Kelorn Calendar

The Kelorn Calendar is a four-hundred-and-two day, sixteen month calendar common to most civilized races of the world, though the Irian Calendar and Drak Calendar both interpret the months slightly differently, and most immigrant landsmen cultures (that is those who have their own patron Divhi) devote months to the landsmen Divh over the old Divh. The only major deviation is the calendar used by the One True Faith, which is based around the moons' relationship to the constellation of the Overlord, rather than the seasons, but even the folk of Nardaan under the Faith use the Drak Calendar to track their years.

Spring
month Pasanir Marnir Eranir Paranir
association Fire Creator Earth Elissa
days 30 20 20 30
Summer
month Dahlnere Seranere Kafnere Lonere
association Air Sera Summer Solstice Light Makandar
days 30 20 1 20 30
Autumn
month Ananir Malanir Lunir Otenir
association Darkness Malakhi Water Othen
days 30 20 20 30
Winter
month Ganenere Danere Gunere Sumere
association Life Daak Winter Solstice Death Fate
days 30 20 1 20 30

Drak Calendar

Based on the Kelorn Calendar already in common use when the landsmen first came to Allornus, the four-hundred-and-two day Drak Calendar sees the months reamed, not for the Divh or elements as in the Kelorn one, but for the rituals and offerings required within those periods. Common to Maldaakore, the Drak Calendar has perhaps surprisingly remained in use in the Malorn lands of Nardaan, where they abhor all other aspects of their overlord culture.

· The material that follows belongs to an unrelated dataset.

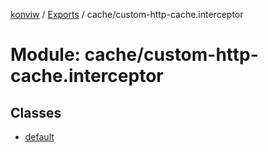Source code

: [konviw]() / [Exports](../modules.md) / cache/custom-http-cache.interceptor

# Module: cache/custom-http-cache.interceptor

## Classes

- [default](../classes/cache_custom_http_cache_interceptor.default.md)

Some think of it as a reminder of their years in slavery, others admit scholarly laziness, but the Malorns of Nardaan seldom have cause to name the month anyway, since their only season is winter.

Irian Calendar

The Irian Calendar is common to Iria, Ralstaa, and Ahlonia. It has a four-hundred-and-two day year, corresponding almost exactly to the Kelorn Calendar, save that months are named predominantly according to an almanac for activity in those months, rather than for the Divh. It is common to both the landsmen of these regions, and the civilized myr found there have also adopted a similar year-length where they have not embraced the calendar as a whole. In some places month-names are changed to suit the local industry, but they can usually be explained as early, mid, or late in the given season, quickly and easily to anyone unfamiliar with local variations.